This walkthrough covers installing Jenkins on Ubuntu 20.04. We’ll also cover the needs to get started with Jenkins, including starting a development server with Ubuntu and logging in with an administrative user account.
How Jenkins works
To put it simply, Jenkins automates your projects, namely creating and testing them, and in turn, makes it easy to incorporate various changes that come with expanding the scope of your project. It also makes it easier to keep the updated software available on an ongoing basis by merging it with multiple testing and deployment tools.
Jenkins can save your company a lot of time and tons of resources with its automation plugins that integrate the entire project lifecycle: create, evaluate, demonstrate, package, deploy and deploy phases.
It supports Windows, Mac OS and Linux / Unix OS and can be distributed on different computers.
Here in this guide we are using an Ubuntu server with a sudo access user account that has Oracle JDK 11 installed. We will be using the officially updated packages to install Jenkins.
Step 1: prepare the server
We start by adding the repository key to the system with the following command:
Then proceed to add the address of the Debian package repository to the server’s sources.list:
> /etc/apt/sources.list.d/jenkins.list ‘
Next, switch to the new repository using the following command.
Step 2: install Jenkins
When the server is ready to install, enter the following command to start the installation:
Installation may take a while. If installed from the packages managed by the project, it should have all of the latest features available.
Step 3: cheer on Jenkins
Enter the following to start Jenkins:
To view the status output, use the status input to see whether the start was successful:
If you’ve followed the instructions correctly so far, you should see the output exactly as in the screenshot above.
The output panel confirms that Jenkins is set up to start as soon as the machine boots.
Although we’ve confirmed the installation was successful, we should tweak our firewall settings to link the setup from a web browser.
Step 4: Configure the firewall
First, let’s make some adjustments to the firewall. Jenkins’ default settings run it on port 8080. To access this port, enter:
This would activate the firewall if it was not activated prior to installation.
Check the status update with:
See port 8080 open to traffic from across the web.
Now that we’ve installed Jenkins on our server and adjusted our firewall, we can finally start adjusting Jenkins.
Step 4: adjust the settings of Jenkins
Before we set up the installer, we need to access Jenkins port 8080 with our credentials. It should take you to the Unlock Jenkins panel where you can see where the initial password was.

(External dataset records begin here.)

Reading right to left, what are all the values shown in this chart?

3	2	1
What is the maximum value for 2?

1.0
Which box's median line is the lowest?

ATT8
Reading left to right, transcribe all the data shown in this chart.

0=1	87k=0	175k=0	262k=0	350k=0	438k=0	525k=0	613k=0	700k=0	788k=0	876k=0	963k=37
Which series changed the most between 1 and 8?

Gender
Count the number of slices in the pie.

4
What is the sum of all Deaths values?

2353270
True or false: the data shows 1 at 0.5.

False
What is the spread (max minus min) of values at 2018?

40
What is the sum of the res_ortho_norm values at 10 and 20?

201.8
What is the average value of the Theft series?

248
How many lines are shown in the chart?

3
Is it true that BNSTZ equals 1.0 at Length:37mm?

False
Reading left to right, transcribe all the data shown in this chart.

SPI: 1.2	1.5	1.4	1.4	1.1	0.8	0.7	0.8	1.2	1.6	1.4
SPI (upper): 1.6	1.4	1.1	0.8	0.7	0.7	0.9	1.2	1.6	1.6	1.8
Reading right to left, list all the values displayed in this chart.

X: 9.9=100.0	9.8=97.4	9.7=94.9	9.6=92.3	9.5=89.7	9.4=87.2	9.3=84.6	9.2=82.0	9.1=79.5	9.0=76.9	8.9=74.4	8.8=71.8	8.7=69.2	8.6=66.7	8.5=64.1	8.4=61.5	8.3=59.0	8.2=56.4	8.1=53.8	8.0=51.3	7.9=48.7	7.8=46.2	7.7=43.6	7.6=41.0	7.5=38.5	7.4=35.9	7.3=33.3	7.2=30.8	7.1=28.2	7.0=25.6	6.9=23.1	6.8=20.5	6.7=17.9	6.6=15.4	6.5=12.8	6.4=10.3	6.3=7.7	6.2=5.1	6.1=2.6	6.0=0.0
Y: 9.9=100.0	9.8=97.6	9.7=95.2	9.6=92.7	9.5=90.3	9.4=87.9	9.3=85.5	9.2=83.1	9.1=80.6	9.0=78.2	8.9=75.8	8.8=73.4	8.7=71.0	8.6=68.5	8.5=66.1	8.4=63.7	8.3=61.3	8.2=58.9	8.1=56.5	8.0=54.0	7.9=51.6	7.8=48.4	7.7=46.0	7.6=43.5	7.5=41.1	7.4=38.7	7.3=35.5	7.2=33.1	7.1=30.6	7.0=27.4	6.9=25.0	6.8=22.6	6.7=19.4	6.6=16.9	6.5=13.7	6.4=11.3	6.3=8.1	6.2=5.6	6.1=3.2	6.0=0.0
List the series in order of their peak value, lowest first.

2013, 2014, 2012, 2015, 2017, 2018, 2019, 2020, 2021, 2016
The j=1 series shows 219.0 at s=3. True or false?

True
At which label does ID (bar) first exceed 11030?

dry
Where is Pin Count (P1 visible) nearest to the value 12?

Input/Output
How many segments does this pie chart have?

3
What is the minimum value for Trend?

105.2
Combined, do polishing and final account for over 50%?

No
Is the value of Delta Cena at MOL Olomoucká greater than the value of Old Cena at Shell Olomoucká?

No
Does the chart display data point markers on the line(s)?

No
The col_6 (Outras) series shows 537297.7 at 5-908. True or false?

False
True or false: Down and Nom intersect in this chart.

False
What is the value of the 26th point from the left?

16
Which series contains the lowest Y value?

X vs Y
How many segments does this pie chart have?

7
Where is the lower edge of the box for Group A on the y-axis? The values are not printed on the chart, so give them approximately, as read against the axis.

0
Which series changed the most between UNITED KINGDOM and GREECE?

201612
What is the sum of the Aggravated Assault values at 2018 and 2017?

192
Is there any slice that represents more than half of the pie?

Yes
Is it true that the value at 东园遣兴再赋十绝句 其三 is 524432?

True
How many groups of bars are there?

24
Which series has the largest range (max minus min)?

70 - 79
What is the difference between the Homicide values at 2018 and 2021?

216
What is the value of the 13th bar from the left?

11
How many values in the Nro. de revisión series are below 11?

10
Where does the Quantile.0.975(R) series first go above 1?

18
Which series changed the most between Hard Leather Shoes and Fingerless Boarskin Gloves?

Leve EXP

Switch to the terminal window and retrieve the password with the cat command:
Write down or save the password displayed in the window, go to the Administrator Password dialog box and paste it there. Next you will be asked if you want to customize the plugins to install them yourself or if you want to use the default plugins.
Here we just clicked the Install button as you can see. Once the installer finishes, a prompt will appear for the administrator user credentials. You can use the 32-digit alphanumeric password as your password and continue as administrator or create a new user as follows.
Then you will be shown and ‘Instance configuration’ Panel in which you confirm the URL for your Jenkins instance. You can either confirm with your server’s domain name or its IP address:
After confirming the required information, you can exit the process by clicking the Save and Finish button. You will receive a message with the following wording:
Go to the Jenkins dashboard by clicking the Launch button with the Jenkins button.
If you followed the above steps correctly, you should have the latest version of Jenkins installed on your system.
Pack things up
In this article, we’ve looked at Jenkins, how to install it, and what packages it requires. Hope you found this tutorial useful and it helped you get Jenkins up and running on your Ubuntu 20.04 server.